Wine e-commerce is developing more and more every year. Tannico is one of the top Italian online wine platforms, created at the end of 2012 by Marco Magnocavallo. We asked him how this sector is growing in Italy.
“At ten years old, I fooled around with Commodore, Nua, Itapac and BBS – all predecessors to today’s computers and internet. At twenty, I made believe I was studying Economy and Commerce at university, when in reality, I had started my first business: Minimania.” Even at the start, Marco Magnocavallo barreled his way from web to startup. He founded blogo.it, sold in 2011 so he could dedicate himself to the wine world, and founded Tannico at the end of 2012. Its first sales took place a few months later. The launch was a challenge, considering how slow e-commerce was in Italy, particularly in the wine sect0r. “Wine suffers because it doesn’t have a strong player as other fields do. When we began, you could count on-line wine shops on the fingers of one hand. Some depended on the passion of individuals, others as the showcase for physical stores. But there wasn’t anyone with experience in the area, or with capital and investment marketing of several million euros. We were a strong stimulus for the sector,” Marco remembered.

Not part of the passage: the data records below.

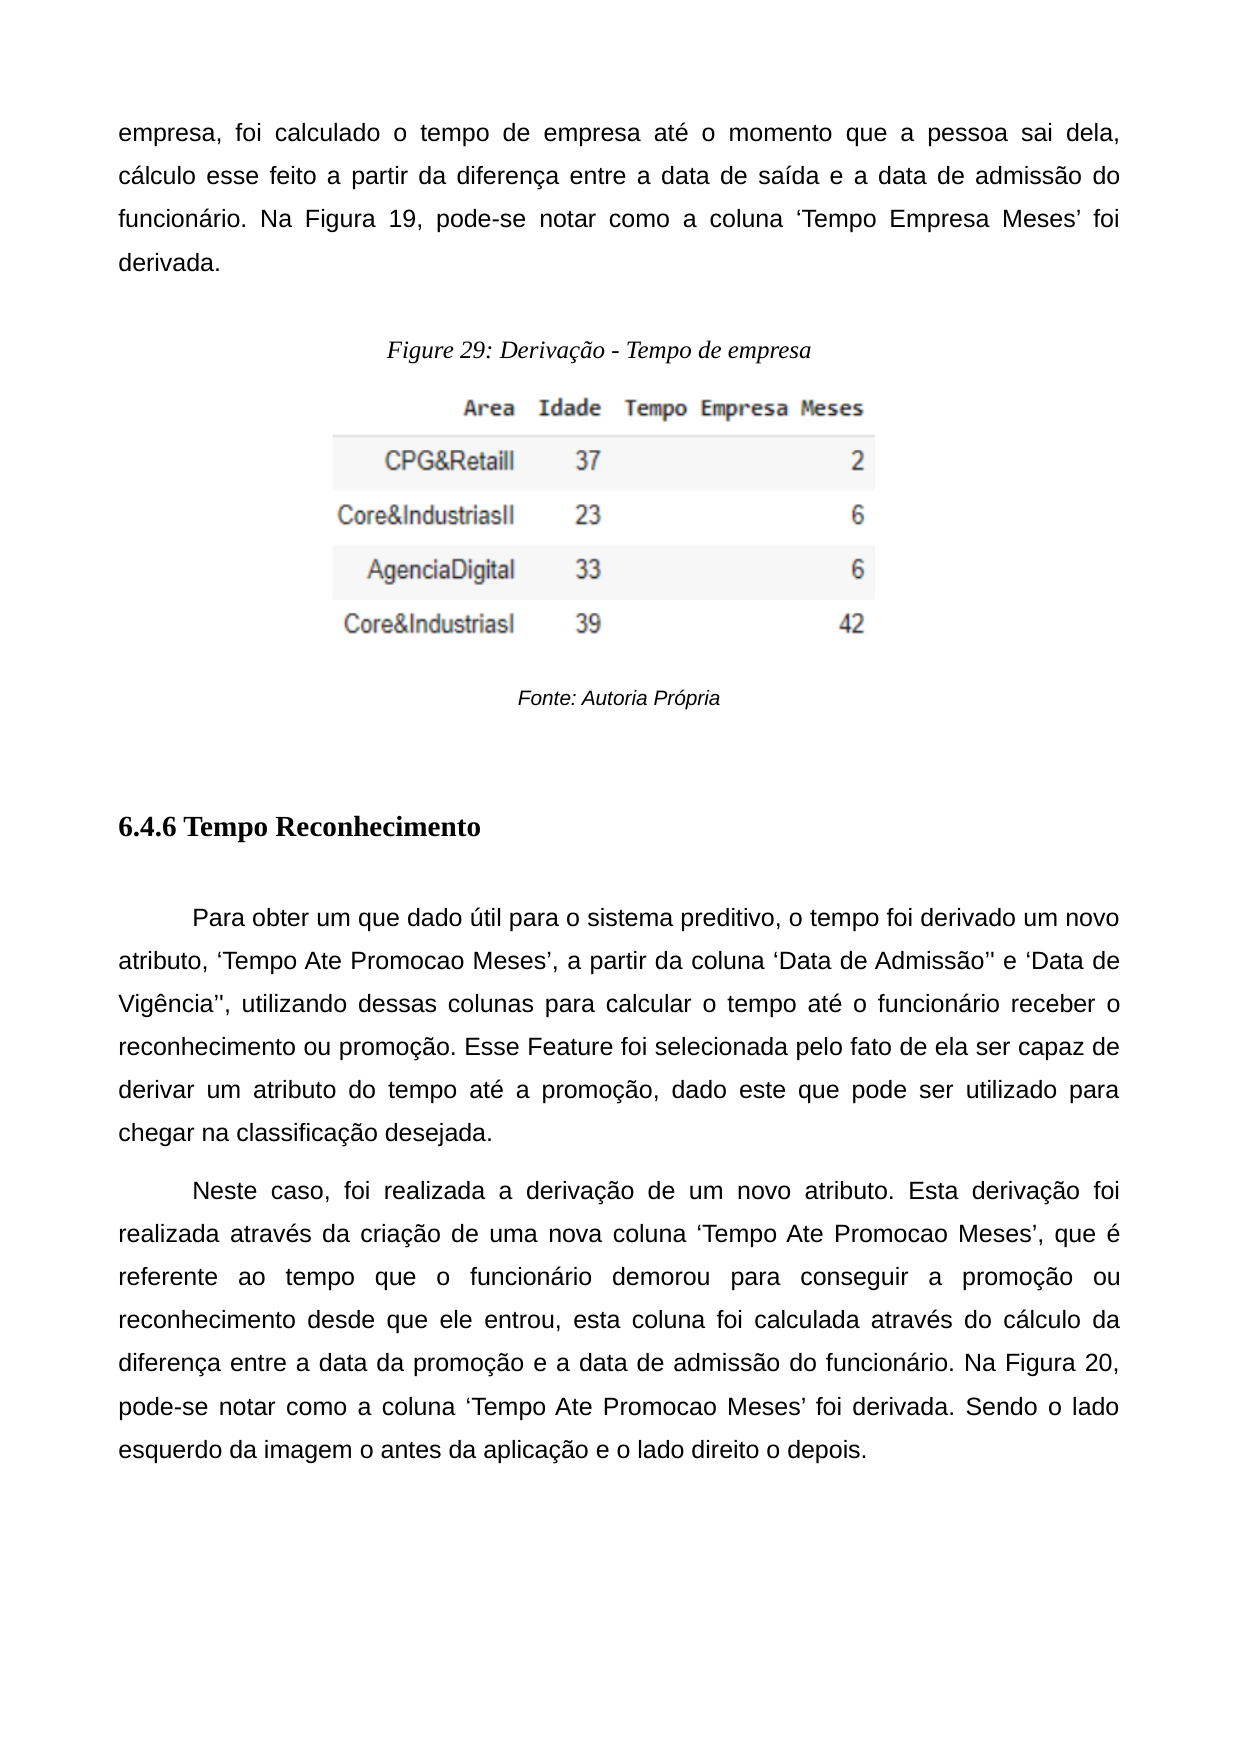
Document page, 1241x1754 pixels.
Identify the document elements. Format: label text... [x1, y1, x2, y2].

text empresa, foi calculado o tempo de empresa até o momento que a pessoa sai dela, cálculo esse feito a partir da diferença entre a data de saída e a data de admissão do funcionário. Na Figura 19, pode-se notar como a coluna ‘Tempo Empresa Meses’ foi derivada. [118, 118, 1122, 276]
text Figure 29: Derivação - Tempo de empresa [312, 335, 889, 364]
subtitle 6.4.6 Tempo Reconhecimento [118, 809, 1122, 842]
text Neste caso, foi realizada a derivação de um novo atributo. Esta derivação foi realizada através da criação de uma nova coluna ‘Tempo Ate Promocao Meses’, que é referente ao tempo que o funcionário demorou para conseguir a promoção ou reconhecimento desde que ele entrou, esta coluna foi calculada através do cálculo da diferença entre a data da promoção e a data de admissão do funcionário. Na Figura 20, pode-se notar como a coluna ‘Tempo Ate Promocao Meses’ foi derivada. Sendo o lado esquerdo da imagem o antes da aplicação e o lado direito o depois. [118, 1176, 1122, 1463]
text Para obter um que dado útil para o sistema preditivo, o tempo foi derivado um novo atributo, ‘Tempo Ate Promocao Meses’, a partir da coluna ‘Data de Admissão’' e ‘Data de Vigência’', utilizando dessas colunas para calcular o tempo até o funcionário receber o reconhecimento ou promoção. Esse Feature foi selecionada pelo fato de ela ser capaz de derivar um atributo do tempo até a promoção, dado este que pode ser utilizado para chegar na classificação desejada. [118, 902, 1122, 1147]
text Fonte: Autoria Própria [118, 305, 1122, 710]
picture [332, 384, 875, 652]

Online wine shops leapt from ten million euros of sales in 2012 to the 35 million euros of today. Tannico’s share amounts to about 6 million euros. Its numbers: 40,000 clients, 2,000 square meters of warehouse near Milano and a catalogue of 7,500 labels from 1,400 wineries. His program of foreign expansion is crucial. In September, a second warehouse opened in Great Britain. At the end of the year, exports start to France, Switzerland, Germany and Northern Europe. There are two models of wine e-commerce. Some sites live on flash sales, and others on a catalogue of products that are always available. Tannico began with the first model, but today is a hybrid: 80% of its business depends on sales from their catalogue. “Price wars are very fierce. Sites differ more in terms of discounts than in the completeness of the information they offer and the type of communication, but we are working hard on these fronts,” added Marco.

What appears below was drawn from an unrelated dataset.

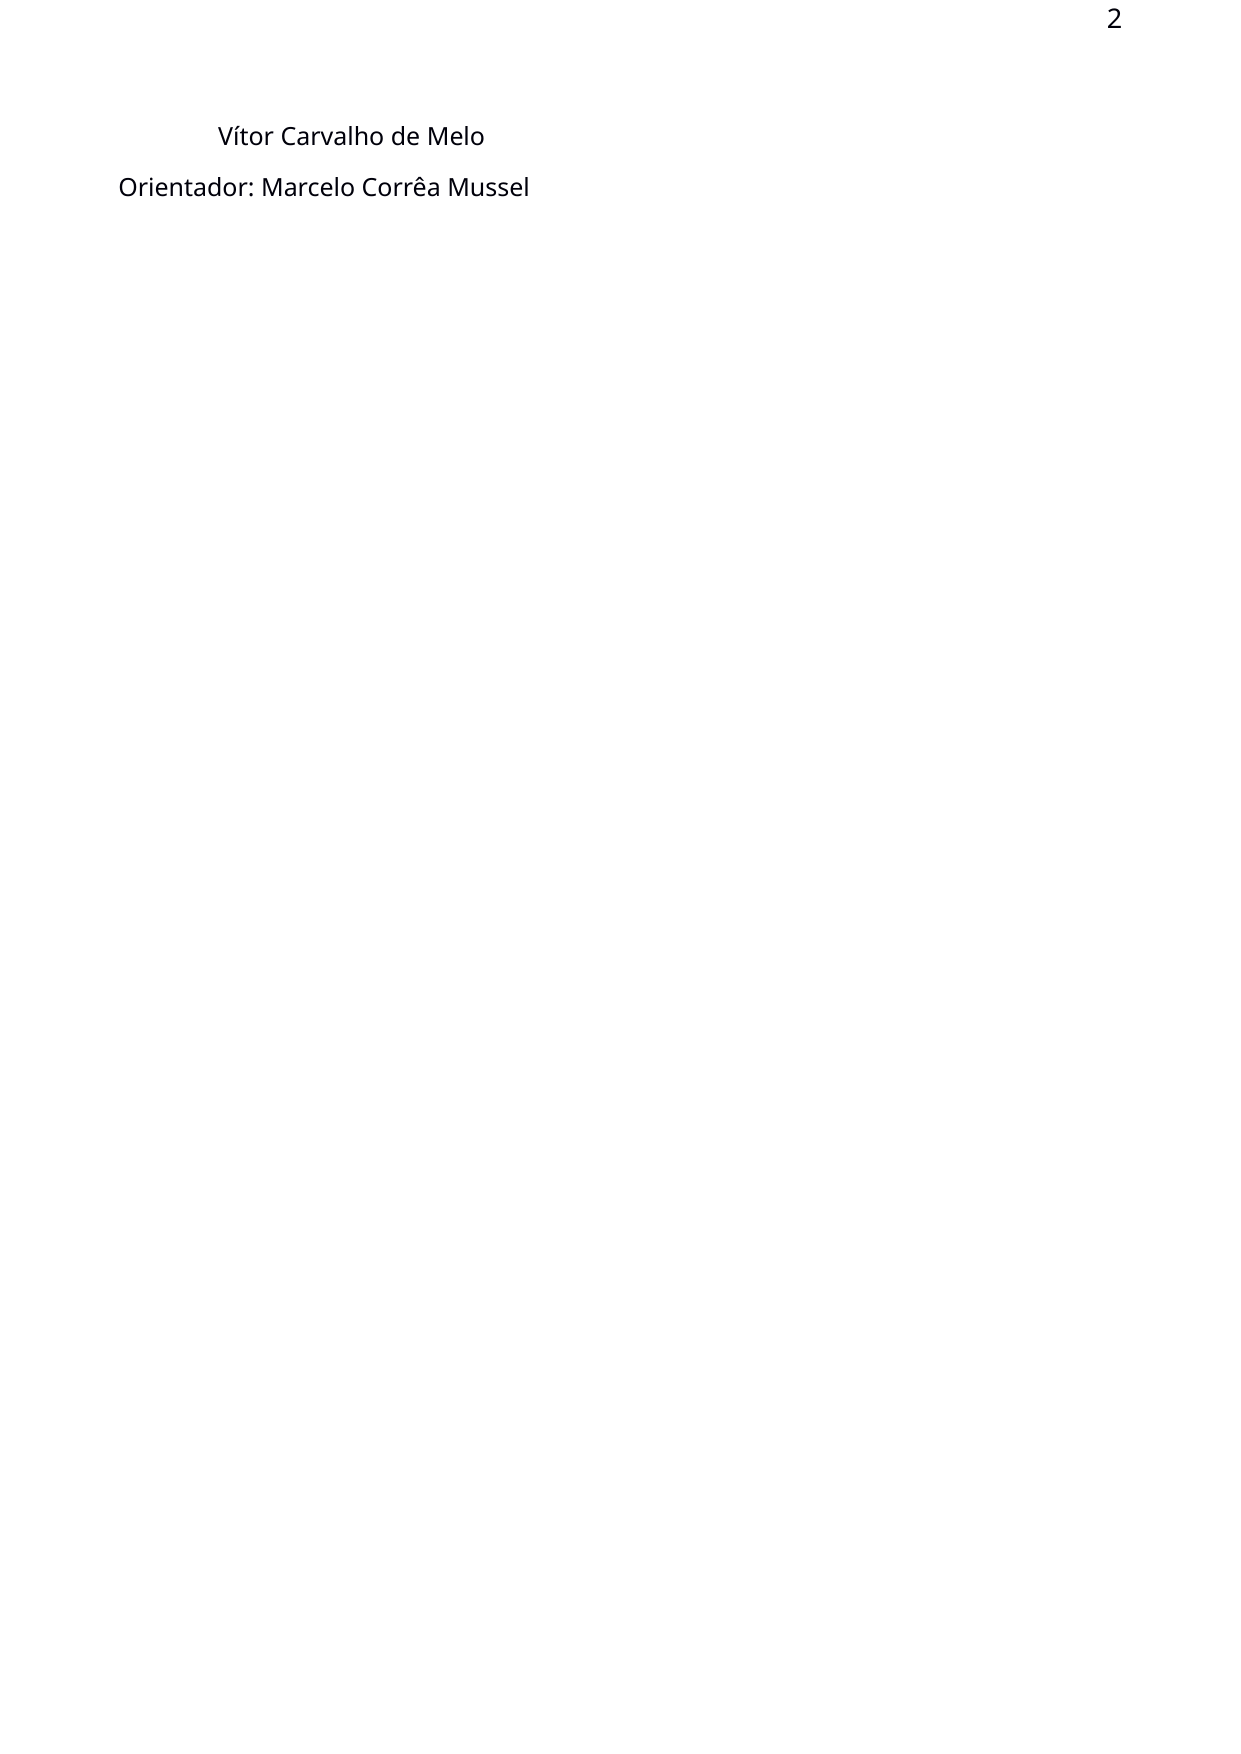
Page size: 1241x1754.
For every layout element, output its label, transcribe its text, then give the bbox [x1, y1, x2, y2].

text Orientador: Marcelo Corrêa Mussel [118, 169, 1122, 203]
text Vítor Carvalho de Melo [118, 118, 1122, 152]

The “sommelier one2one” service is essential. “The clients we advised bought three times as much. The personal relationship gratified our clients. For the first time they saw a real person behind the site.”
On the basis of purchases, Tannico builds an algorithm to suggest products. The clients’ wine DNA is constructed: what they look at, consume and finally, put in their shopping carts. “In that way, maybe they see and buy niche labels that perhaps they wouldn’t have noticed on an enormous list.” The “small wineries” section of Tannico – there are 150 – has had particular success. The case of a small Tuscan producer is emblematic. Alberto Ravazzi has sold 10,000 bottles and is constantly among the top 10 most-purchased. In sales, online wine shops often reflect physical ones in reverse. “In Sicily, we sell a great deal of Alto Adige wine, and vice versa. This is because the classic wine shop is very well-stocked with local wines, but carries fewer from distant zones.” Sales confirm the importance of awards on the volume of a single label’s sales. (“Even four times as much.”) Purchases of bubblies are significant: Franciacorta, Trento and a great deal of Champagne, with a growing number of less well-known names. What does he think of Amazon and eBay? “We were partners with eBay for a year, but we weren’t satisfied. Amazon began aggressively, but now it’s blundering in the dark because the wine market is not like electronics or books where Nielsen tells you what’s selling. I would never go to Mediaworld to buy a bottle of Sassicaia. And while I’m reading a description of a wine, I don’t want to see a banner of a fridge or a microwave oven.”
Wine shops future
But what will happen to wine shops? “Well, we’re about to open a physical shop. It won’t be very easy for the ordinary wine shop to keep pace with e-commerce, its potential offerings and its technology. The rapport between client and wine shop, though, is powerful, especially when you can taste the wine, perhaps with a good sample of cheese and cold cuts, before buying.”
The wine shop of the future will more and more be a place that doesn’t only sell bottles, but sells an experience. Tannico’s project is developing in this direction.
A database open to all
Tannico is now making its information bank available to wineries. “We have 40,000 clients on our site and an important group of businesses that work with us. Wineries and associations can consult all the data in our possession, plus other data that we gather from other sources. Producers will be able to see their position compared to their competitors, the complete panorama of online prices, the visibility of their wines and the popularity of their brand.” All in all, Tannico offers a complete guide to the dynamics of the market and a profile of its clients: their location, age range, sex, and so on. There will be hundreds of useful indicators to help producers orient themselves in the sector. Except for some specific functions, access will be free to all.